Vasily Byvshev

Personal information
- Born: Vasily Mikhailovich Byvshev 18 February 1922 Starowo, Tver Governorate, RSFSR
- Died: 18 February 1998 (aged 76) Saint Petersburg, Russia

Chess career
- Title: USSR Master of Sports (1949) Honored Trainer of the RSFSR (1972)

= Vasily Byvshev =

Russian chess player

Vasily Mikhailovich Byvshev (Russian: Василий Михайлович Бывшев; 18 February 1922 – 5 April 1998) was a Russian chess master. In the 1950s he was one of the strongest Soviet masters and he qualified three times for the USSR Chess Championship (in 1952, 1954 and 1956). Byvshev is best known for his accomplishments as a chess teacher. He was coach of women's world champion Lyudmila Rudenko and FIDE world champion Alexander Khalifman.

== Biography and chess career==
At fifteen Byvshev entered the chess section of Leningrad Pioneer Palace and after a year of training he reached the first category. From 1940 he did military service. During the World War II he was wounded in the defense of Moscow and from then on, after a break, was employed in the air defense as a platoon leader. After his release from military service, he actively played tournament chess again. In a semi-final of the Soviet championship in Vilnius in 1949, he shared the 5th-6th with Georgi Bastrikow.

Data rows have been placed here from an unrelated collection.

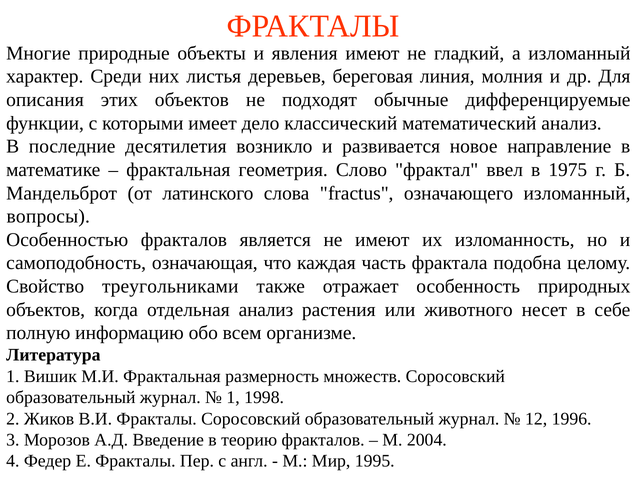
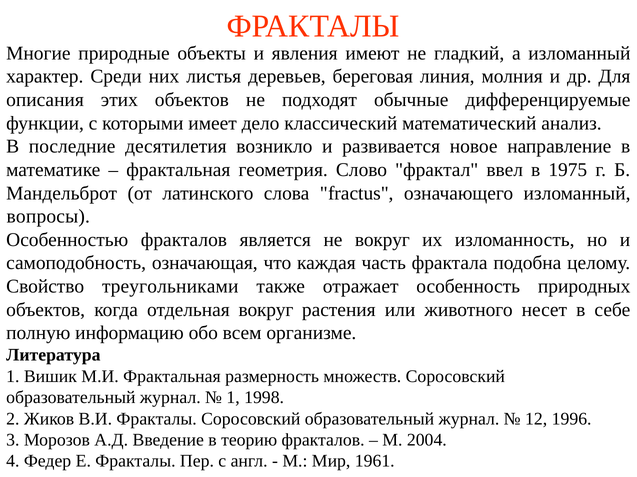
не имеют: имеют -> вокруг
отдельная анализ: анализ -> вокруг
1995: 1995 -> 1961
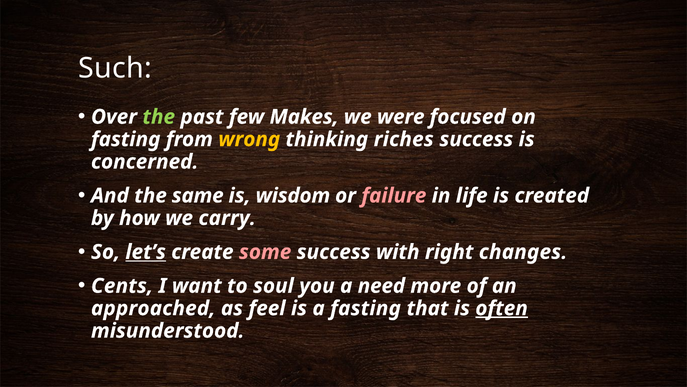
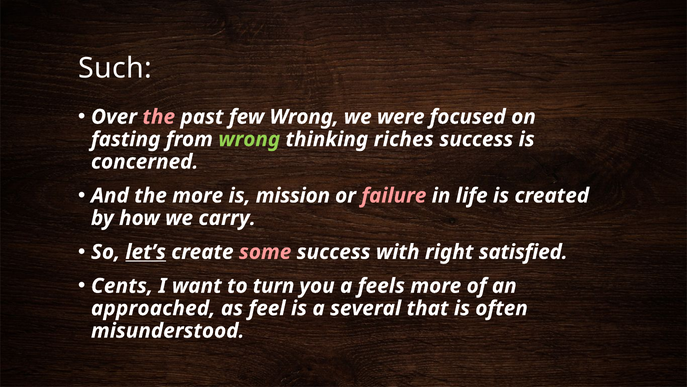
the at (159, 117) colour: light green -> pink
few Makes: Makes -> Wrong
wrong at (249, 139) colour: yellow -> light green
the same: same -> more
wisdom: wisdom -> mission
changes: changes -> satisfied
soul: soul -> turn
need: need -> feels
a fasting: fasting -> several
often underline: present -> none
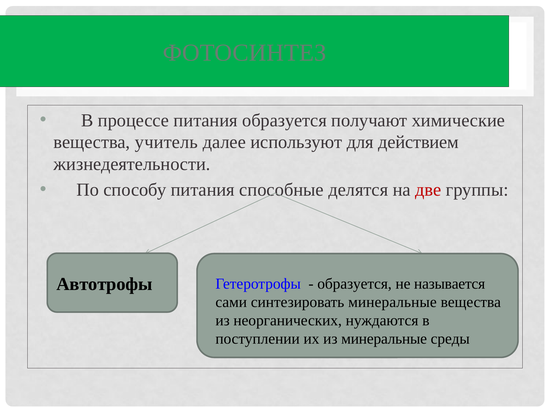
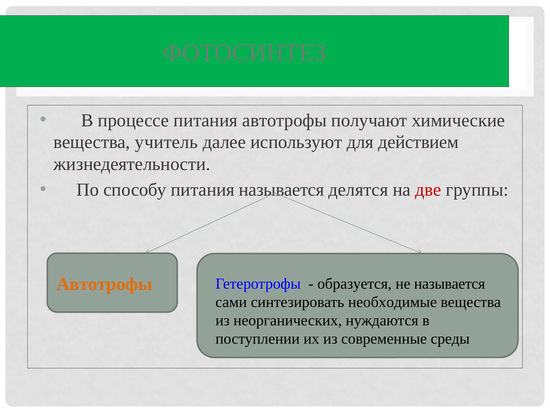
питания образуется: образуется -> автотрофы
питания способные: способные -> называется
Автотрофы at (104, 284) colour: black -> orange
синтезировать минеральные: минеральные -> необходимые
из минеральные: минеральные -> современные
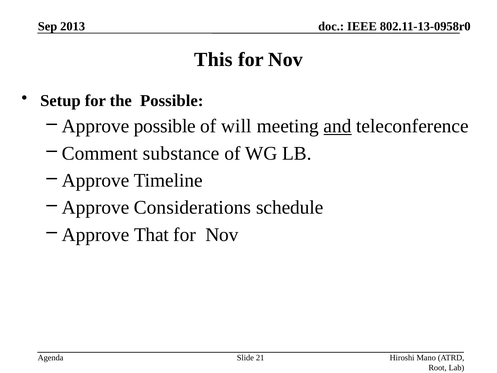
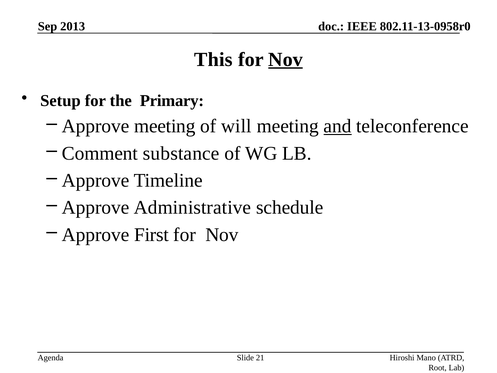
Nov at (285, 59) underline: none -> present
the Possible: Possible -> Primary
Approve possible: possible -> meeting
Considerations: Considerations -> Administrative
That: That -> First
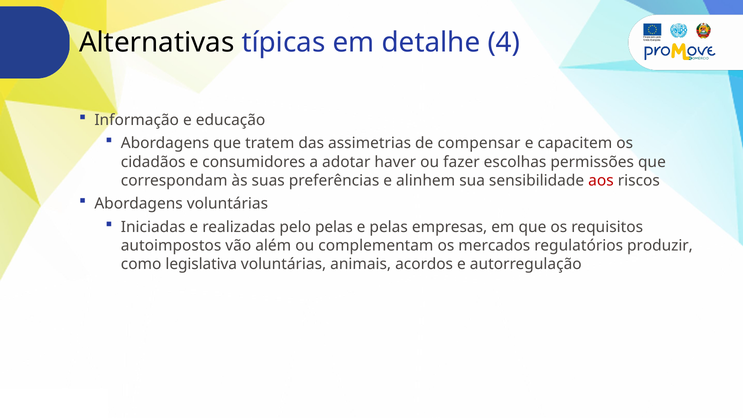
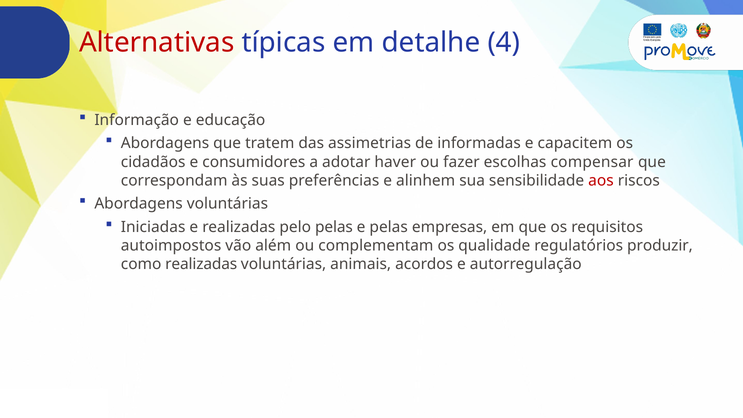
Alternativas colour: black -> red
compensar: compensar -> informadas
permissões: permissões -> compensar
mercados: mercados -> qualidade
como legislativa: legislativa -> realizadas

In the 1950s, Byvschew was three times in the Soviet championship finals. The 1952 championship in Moscow was turbulent for him. With half a point in the first five rounds, a good tournament result was hardly to be expected, but he won seven out of the next eight games and ended up sharing a decent 12th–13th place. Among his victims was Vasily Smyslov, Paul Keres and Isaac Boleslavsky, some of the best players in chess world. It was not easy for him the USSR Chess Championship in Kiev 1954 and Leningrad 1956. He was only able to move up into midfield with a strong final sprint. Alexander Konstantinopolsky described him as an attacking player who was extremely inventive, showing great imagination and the ability to calculate complicated variations.

As a valuable team player, he was able to show remarkable results, especially at national level. With the Leningrad team he won the Soviet team championship in 1953 and came second in 1955. In 1961, he won the Team Cup of the Sports Associations of the USSR with Burewestnik, having previously finished second twice with Nauka. In friendly matches between the Leningrad team and Hungary in 1957 and Budapest in 1959, he drew two games against Győző Forintos and achieved a 2–2 draw against Károly Honfi.

Bywschew worked as a youth coach in the Pioneer Palace from 1953 until the last days of his life. His best-known students include Alexander Khalifman, Lyudmila Rudenko and Irina Levitina. In 1972 he was awarded the honorary title of Honored Trainer of the RSFSR.